**EXERCISE TASKS:**
1 - Which academy's BFA and MFA programs does the artist in the biography teach in?
2 - Turn the biography paragraph beginning "Helfman exhibited in numerous international exhibitions" into a short list of its main facts.

**EXCERPTED TEXT:**
* start *

Michal Helfman (; born 1973 in Tel Aviv) is an Israeli artist living and working in Tel Aviv, Israel. She is a multidisciplinary artist working in various disciplines including sculpture, architecture, video and drawings. In order to demonstrate the relations between the reviled and the hidden forces working within society and culture, she has developed an installation platform based on the back-stage front-stage structure of the theatrical stage as one, which brings together simultaneously both the real and the symbolic.

Helfman exhibited in numerous international exhibitions, including the 50th Biennale di Venezia, San Francisco's Institute of Visual Art, Fondazione Sandretto in Torino and the Institute of Visual Arts in the University of Wisconsin. She is currently a faculty member at the BFA and MFA programs of Bezalel Academy.

Career 

Tiesto (2000) was an exhibition shown in Sommer Contemporary Art in Tel Aviv. The show was named for a Dutch DJ well known in the international club scene. The gallery space is divided into three separate rooms, each of which relates to a different section of a dance club. The middle room, which visitors enter first, is done up as a sort of lounge, to the right is a darkened room showing a documentary video about laughing gas; and along the wall in the room on the left are faces, seemingly those of dances who have stopped for a moment to have a souvenir picture taken. The third room with plastic bags folded and glued into Plexiglas which were dysmorphic images of club goes, smiling for camera.

* end *

[Collected data]
* start *

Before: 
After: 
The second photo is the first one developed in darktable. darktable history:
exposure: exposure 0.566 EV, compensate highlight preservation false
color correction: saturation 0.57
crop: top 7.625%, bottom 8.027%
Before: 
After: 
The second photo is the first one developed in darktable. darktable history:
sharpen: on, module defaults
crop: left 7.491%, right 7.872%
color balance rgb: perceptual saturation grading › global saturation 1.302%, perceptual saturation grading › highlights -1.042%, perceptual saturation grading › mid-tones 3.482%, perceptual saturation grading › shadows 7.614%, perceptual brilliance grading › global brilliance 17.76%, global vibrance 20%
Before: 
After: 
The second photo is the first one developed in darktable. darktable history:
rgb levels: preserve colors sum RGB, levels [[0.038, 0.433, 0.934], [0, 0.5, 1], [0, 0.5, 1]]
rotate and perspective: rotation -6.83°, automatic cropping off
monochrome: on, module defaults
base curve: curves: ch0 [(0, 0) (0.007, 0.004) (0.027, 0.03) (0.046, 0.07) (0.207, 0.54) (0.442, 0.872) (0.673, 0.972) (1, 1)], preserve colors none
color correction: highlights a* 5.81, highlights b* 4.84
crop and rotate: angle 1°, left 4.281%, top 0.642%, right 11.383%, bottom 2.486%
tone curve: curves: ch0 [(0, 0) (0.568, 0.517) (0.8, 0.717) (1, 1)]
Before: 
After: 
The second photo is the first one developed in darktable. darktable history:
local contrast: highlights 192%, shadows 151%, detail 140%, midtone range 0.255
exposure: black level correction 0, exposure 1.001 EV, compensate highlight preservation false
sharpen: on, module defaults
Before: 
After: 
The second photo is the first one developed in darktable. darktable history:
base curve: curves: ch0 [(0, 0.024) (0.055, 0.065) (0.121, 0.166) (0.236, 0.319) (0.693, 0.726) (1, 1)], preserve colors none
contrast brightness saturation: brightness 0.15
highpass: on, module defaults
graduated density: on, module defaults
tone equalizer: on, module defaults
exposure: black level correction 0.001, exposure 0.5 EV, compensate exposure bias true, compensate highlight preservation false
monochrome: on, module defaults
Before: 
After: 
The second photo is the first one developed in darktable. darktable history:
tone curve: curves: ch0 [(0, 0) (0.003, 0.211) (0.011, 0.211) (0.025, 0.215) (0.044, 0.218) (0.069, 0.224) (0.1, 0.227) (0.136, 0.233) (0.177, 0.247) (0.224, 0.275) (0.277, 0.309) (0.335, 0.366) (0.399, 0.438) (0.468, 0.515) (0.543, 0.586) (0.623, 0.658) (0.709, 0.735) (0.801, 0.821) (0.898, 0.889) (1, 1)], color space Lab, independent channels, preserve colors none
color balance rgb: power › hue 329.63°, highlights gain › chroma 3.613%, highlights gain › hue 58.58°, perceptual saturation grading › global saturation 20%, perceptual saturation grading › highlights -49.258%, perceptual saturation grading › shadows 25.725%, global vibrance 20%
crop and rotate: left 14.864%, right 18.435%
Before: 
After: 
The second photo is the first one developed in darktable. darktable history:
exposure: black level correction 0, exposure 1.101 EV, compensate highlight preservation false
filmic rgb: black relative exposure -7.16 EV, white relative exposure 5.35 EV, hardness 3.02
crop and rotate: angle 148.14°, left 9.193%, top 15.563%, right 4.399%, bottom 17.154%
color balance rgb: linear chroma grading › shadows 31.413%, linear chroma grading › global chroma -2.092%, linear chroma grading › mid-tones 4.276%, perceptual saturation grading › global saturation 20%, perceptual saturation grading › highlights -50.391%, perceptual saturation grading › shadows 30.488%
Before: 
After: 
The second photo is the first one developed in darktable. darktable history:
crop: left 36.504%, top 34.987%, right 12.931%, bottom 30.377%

* end *

**EXPECTED OUTPUTS:**
1 - Bezalel Academy.

2 -
- Helfman has shown work in numerous international exhibitions, including:
  - the 50th Biennale di Venezia
  - San Francisco's Institute of Visual Art
  - Fondazione Sandretto in Torino
  - the Institute of Visual Arts at the University of Wisconsin
- She is currently a faculty member in the BFA and MFA programs of Bezalel Academy.